VII - Primavera O Gabiru sentiu-se aquecido, como a terra quando vem a primavera. Ia criar! ia criar!... Aquele chão que só o arado do sonho lavrara, ei-lo atravessado por este veio turvo, que tudo remexe e transforma – a vida.
Consumira-o o sonho, tornando-o cambado e gasto, esguio e de olhos perdidos de cisma... Acordara enfim para a realidade e ele, que tinha passado a vida a revolver um brasido de ideias, longe da terra e do seu lodo, amou a Mouca, rasa como o chão. Todos se riam dela, magra e pálida, de pacho num olho, com um ar de máscara que vai gritar de aflição.
O seu ideal prendera-lhe os olhos tal qual no-los prende o lume, de forma que, ao erguê-los, dera de cara com a vida e perguntara: Que é isto? o mundo, a tempestade, tudo o que do cubículo vejo, arfando ao sol, penetrado de ruídos e de sombras? Para lá, para além, árvores acenando-me com os braços, vozes de águas fartando as terras embebidas? Isto?... Tudo é luz, é um chama? E como tudo é belo!
Ver ao pé árvores e montes, a esse esguio filósofo habituado a conviver com velhos cartapácios, parecia-lhe tão irrealizável como subir às estrelas. Nos alfarrábios fala-se de tudo menos da vida.

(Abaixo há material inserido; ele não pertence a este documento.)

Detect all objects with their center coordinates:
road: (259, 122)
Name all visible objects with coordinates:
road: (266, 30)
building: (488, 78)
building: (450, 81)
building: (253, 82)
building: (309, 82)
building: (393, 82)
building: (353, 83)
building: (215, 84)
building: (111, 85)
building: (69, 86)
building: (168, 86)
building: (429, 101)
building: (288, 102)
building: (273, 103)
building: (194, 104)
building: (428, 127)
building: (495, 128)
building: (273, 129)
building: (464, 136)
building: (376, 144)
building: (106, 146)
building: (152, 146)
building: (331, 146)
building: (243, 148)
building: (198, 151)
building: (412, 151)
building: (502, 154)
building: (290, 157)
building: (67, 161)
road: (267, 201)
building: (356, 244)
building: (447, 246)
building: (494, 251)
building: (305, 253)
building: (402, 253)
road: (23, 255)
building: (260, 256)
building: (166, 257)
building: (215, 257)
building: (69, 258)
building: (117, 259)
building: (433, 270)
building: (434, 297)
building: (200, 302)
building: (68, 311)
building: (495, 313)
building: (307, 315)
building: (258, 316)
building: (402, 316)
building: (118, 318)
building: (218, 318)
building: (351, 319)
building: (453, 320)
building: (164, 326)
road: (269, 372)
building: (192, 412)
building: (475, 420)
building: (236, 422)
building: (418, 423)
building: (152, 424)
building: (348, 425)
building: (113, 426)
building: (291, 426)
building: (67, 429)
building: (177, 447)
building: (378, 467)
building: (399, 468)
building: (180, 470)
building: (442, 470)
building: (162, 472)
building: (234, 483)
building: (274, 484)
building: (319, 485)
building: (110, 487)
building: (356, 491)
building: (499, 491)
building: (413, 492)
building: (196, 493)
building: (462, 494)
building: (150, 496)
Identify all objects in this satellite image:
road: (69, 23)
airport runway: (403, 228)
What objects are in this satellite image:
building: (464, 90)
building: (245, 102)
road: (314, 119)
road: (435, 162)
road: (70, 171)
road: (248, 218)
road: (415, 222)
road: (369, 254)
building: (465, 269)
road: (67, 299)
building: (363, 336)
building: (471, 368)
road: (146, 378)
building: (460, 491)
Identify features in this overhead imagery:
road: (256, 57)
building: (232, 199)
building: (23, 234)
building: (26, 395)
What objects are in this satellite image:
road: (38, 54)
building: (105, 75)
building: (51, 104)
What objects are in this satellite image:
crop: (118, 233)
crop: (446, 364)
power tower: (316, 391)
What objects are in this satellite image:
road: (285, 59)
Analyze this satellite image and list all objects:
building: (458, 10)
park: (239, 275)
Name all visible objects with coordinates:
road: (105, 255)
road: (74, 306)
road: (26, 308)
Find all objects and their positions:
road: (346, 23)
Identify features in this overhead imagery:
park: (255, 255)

Por isso, acordando espantado, interrogava as ondas luminosas, os rios correndo, o extraordinário mar: «Vós que me quereis?» E no alto da mansarda sorria, pencudo e triste, esguio como um enterro.
– Porque a amas tu, filósofo?
– Sei lá! Amo-a. Dá-me vontade de chorar ao vê-la.
Amo os seus olhos tristes, o seu feitio de cão espancado. Amo-a, porque qualquer outra me desprezaria, envelhecido a sonhar. Ela é parecida comigo, talvez tenha pena de mim.
Todos somos construtores. De terra e de emoção andamos pelo mundo a amassar estátuas; de realidade e de sonho arquitectamos as figuras que se misturam na nossa vida.